I have lived in Minnesota for a total of eleven years. Josh has lived here for twenty five. We are both transplants brought here by college (Josh) and whimsy (me). We are tied here by the two boys we share with other parents. I suppose it's not a bad place to be tied to and at this point it feels like I would choose to stay even if that were not so. In the last few years at the same time we have been knitting together a family, Minnesota has been becoming home for us. I mean this on a deeper level, too. It started with the people and the community - beloved friends, an interest in local politics, etc. Lately, however, it has become a deeper identification with the land that has drawn us in.
It was not always that way for either of us. Josh remarks that he resisted exploring this landscape because he was always planning on returning to Alaska and he didn't think any place else could offer all the things of his original home. That, of course, is his story to tell in detail. For me, as a younger adult, I had a sort of wanderlust. I moved here because I didn't want to return to Chicago after graduating from college. I left here for my New York adventure for three years. When I decided to return here in 2001, I still had in mind the possibility of other places. Eight years later, I can't bear to leave here. While I am still an explorer, my energies are now focused on depth more the breadth. This place like any other is inexhaustible in the sense that one lifetime is not enough to know everything about it. And yet it is contained enough so that I do feel some security of ownership. Not all is new yet not all is known. This must be the balance that powers longtime commitments to anything - a marriage, a career, a place.
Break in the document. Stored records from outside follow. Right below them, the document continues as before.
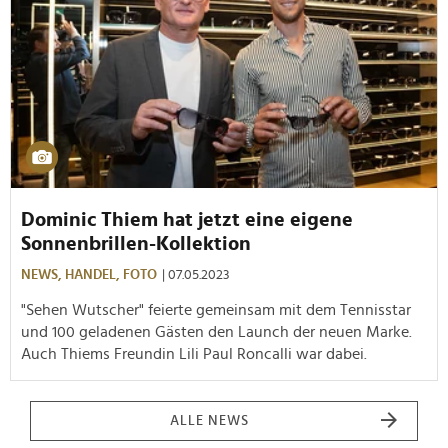
Dominic Thiem hat jetzt eine eigene
Sonnenbrillen-Kollektion
NEWS,
HANDEL,
FOTO
| 07.05.2023
"Sehen Wutscher" feierte gemeinsam mit dem Tennisstar
und 100 geladenen Gästen den Launch der neuen Marke.
Auch Thiems Freundin Lili Paul Roncalli war dabei.
ALLE NEWS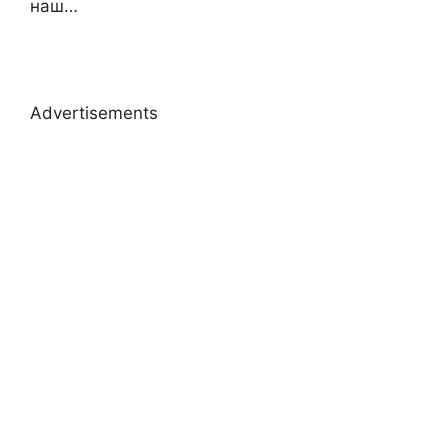
наш…
Advertisements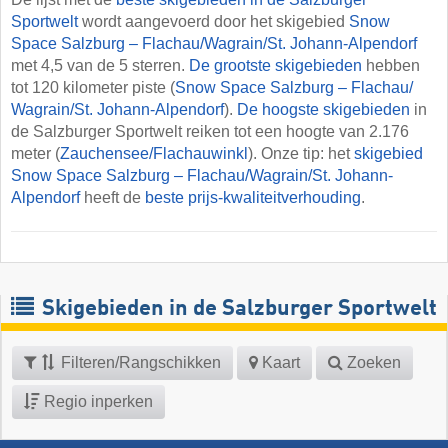
Sportwelt
wordt aangevoerd door het skigebied
Snow
Space Salzburg – Flachau/​Wagrain/​St. Johann-Alpendorf
met 4,5 van de 5 sterren.
De grootste skigebieden
hebben
tot 120 kilometer piste (
Snow Space Salzburg – Flachau/​
Wagrain/​St. Johann-Alpendorf
).
De hoogste skigebieden
in
de Salzburger Sportwelt reiken tot een hoogte van 2.176
meter (
Zauchensee/​Flachauwinkl
). Onze tip: het
skigebied
Snow Space Salzburg – Flachau/​Wagrain/​St. Johann-
Alpendorf
heeft de
beste prijs-kwaliteitverhouding
.
Skigebieden in de Salzburger Sportwelt
Filteren/Rangschikken
Kaart
Zoeken
Regio inperken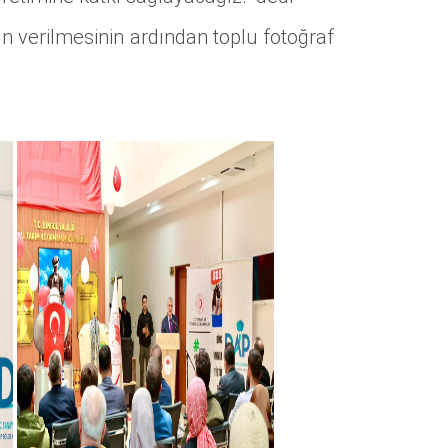
ın verilmesinin ardından toplu fotoğraf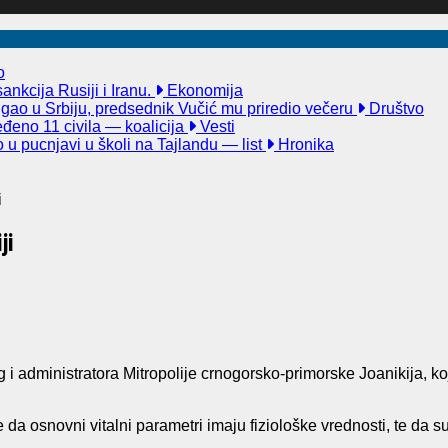
o
nkcija Rusiji i Iranu.
Ekonomija
igao u Srbiju, predsednik Vučić mu priredio večeru
Društvo
đeno 11 civila — koalicija
Vesti
u pucnjavi u školi na Tajlandu — list
Hronika
i
ji
 administratora Mitropolije crnogorsko-primorske Joanikija, koj
da osnovni vitalni parametri imaju fiziološke vrednosti, te da su 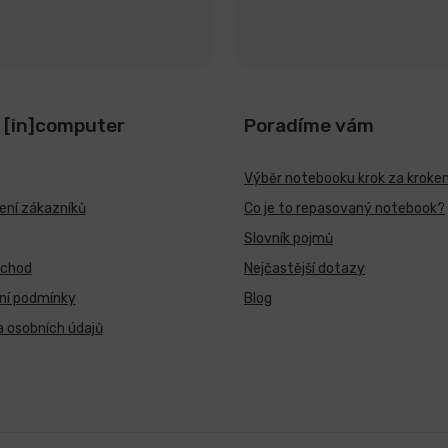
 [in]computer
Poradíme vám
Výběr notebooku krok za kroke
ní zákazníků
Co je to repasovaný notebook?
Slovník pojmů
bchod
Nejčastější dotazy
ní podmínky
Blog
 osobních údajů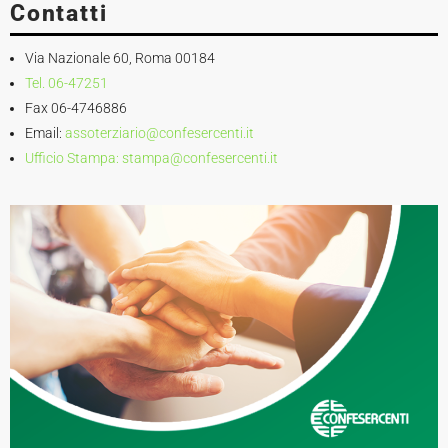
Contatti
Via Nazionale 60, Roma 00184
Tel. 06-47251
Fax 06-4746886
Email:
assoterziario@confesercenti.it
Ufficio Stampa:
stampa@confesercenti.it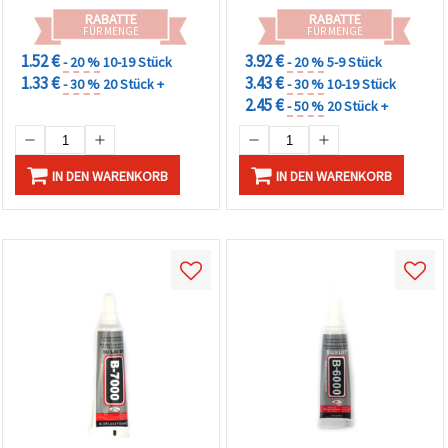
RABATTE
RABATTE
FÜR MENGE
FÜR MENGE
1.52 €
3.92 €
- 20 %
10-19 Stück
- 20 %
5-9 Stück
1.33 €
3.43 €
- 30 %
20 Stück +
- 30 %
10-19 Stück
2.45 €
- 50 %
20 Stück +
IN DEN WARENKORB
IN DEN WARENKORB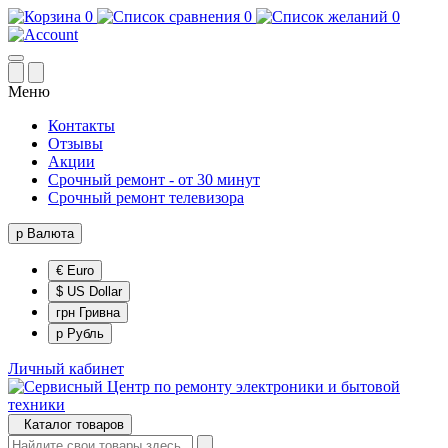
0
0
0
Меню
Контакты
Отзывы
Акции
Срочный ремонт - от 30 минут
Срочный ремонт телевизора
р
Валюта
€ Euro
$ US Dollar
грн Гривна
р Рубль
Личный кабинет
Каталог товаров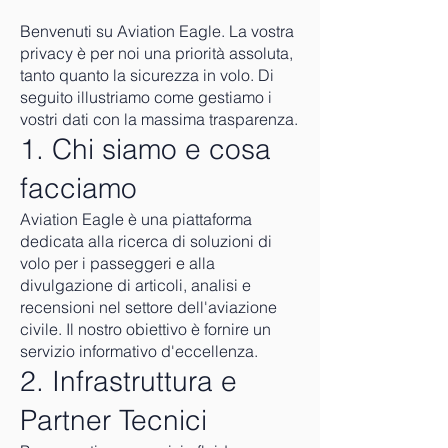
Benvenuti su Aviation Eagle. La vostra
privacy è per noi una priorità assoluta,
tanto quanto la sicurezza in volo. Di
seguito illustriamo come gestiamo i
vostri dati con la massima trasparenza.
1. Chi siamo e cosa
facciamo
Aviation Eagle è una piattaforma
dedicata alla ricerca di soluzioni di
volo per i passeggeri e alla
divulgazione di articoli, analisi e
recensioni nel settore dell'aviazione
civile. Il nostro obiettivo è fornire un
servizio informativo d'eccellenza.
2. Infrastruttura e
Partner Tecnici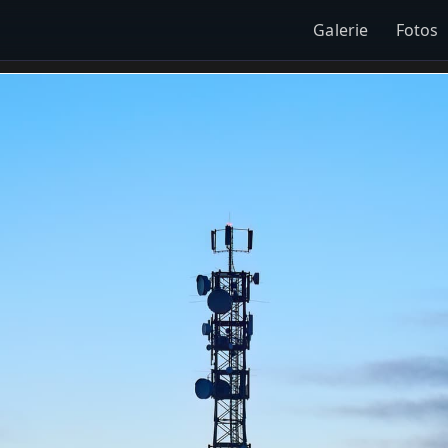
Galerie
Fotos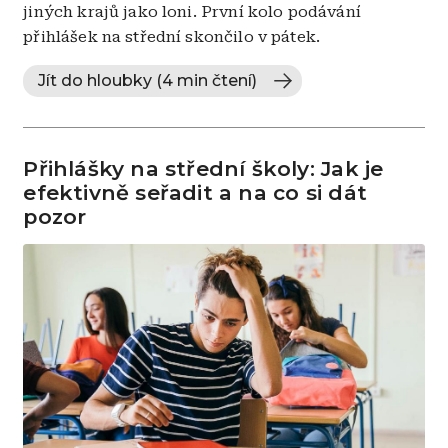
jiných krajů jako loni. První kolo podávání
přihlášek na střední skončilo v pátek.
Jít do hloubky (4 min čtení)
Přihlášky na střední školy: Jak je
efektivně seřadit a na co si dát
pozor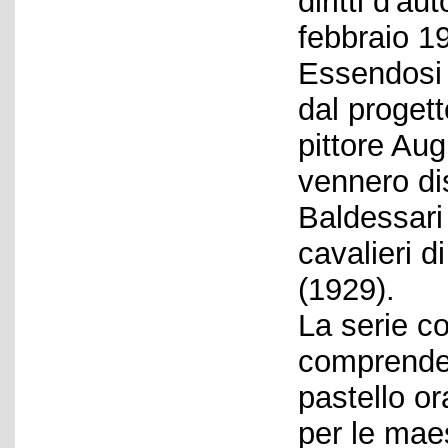
diritti d'a
febbraio 1
Essendosi B
dal progett
pittore Aug
vennero di
Baldessari
cavalieri 
(1929).
La serie c
comprende 
pastello o
per le mae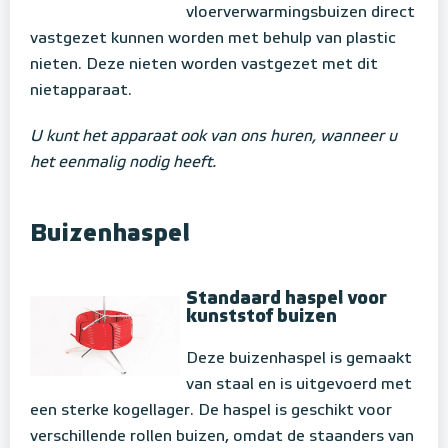
vloerverwarmingsbuizen direct
vastgezet kunnen worden met behulp van plastic
nieten. Deze nieten worden vastgezet met dit
nietapparaat.
U kunt het apparaat ook van ons huren, wanneer u
het eenmalig nodig heeft.
Buizenhaspel
Standaard haspel voor
kunststof buizen
Deze buizenhaspel is gemaakt
van staal en is uitgevoerd met
een sterke kogellager. De haspel is geschikt voor
verschillende rollen buizen, omdat de staanders van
And so regarding the landscape of my adopted home. In these last few years (as some of you may have noticed), I've become obsessed with the plants. It started with the desire to garden and finally having a good space to experiment with that. It also started on a series of long bike excursions that opened my eyes to the amazing native plants and wildflowers. The most striking thing is that the learning curve is much longer on this than any area of study I've ever attempted. Usually, when I don't get something right away, I get bored or frustrated and give up. With this, however, I continue to be compelled to learn the names of beautiful and delicious things. And this is the first year that it seems to be starting to come into focus. The names are beginning to stick in my head and I can identify my favorite plants by sight. I pore over my field guides and garden books seeking more information and I can't wait for more opportunities to get out in it. I also keep thinking about ways to extend the season of being outside. Things to do in harmony with the natural rhythm around here. I love the slowness of measuring things out in years: this year, I learn this; next year, I'll try that. The time of my life in this place is stretched out before me with no greater goal than to love this place and to know it the best I am able.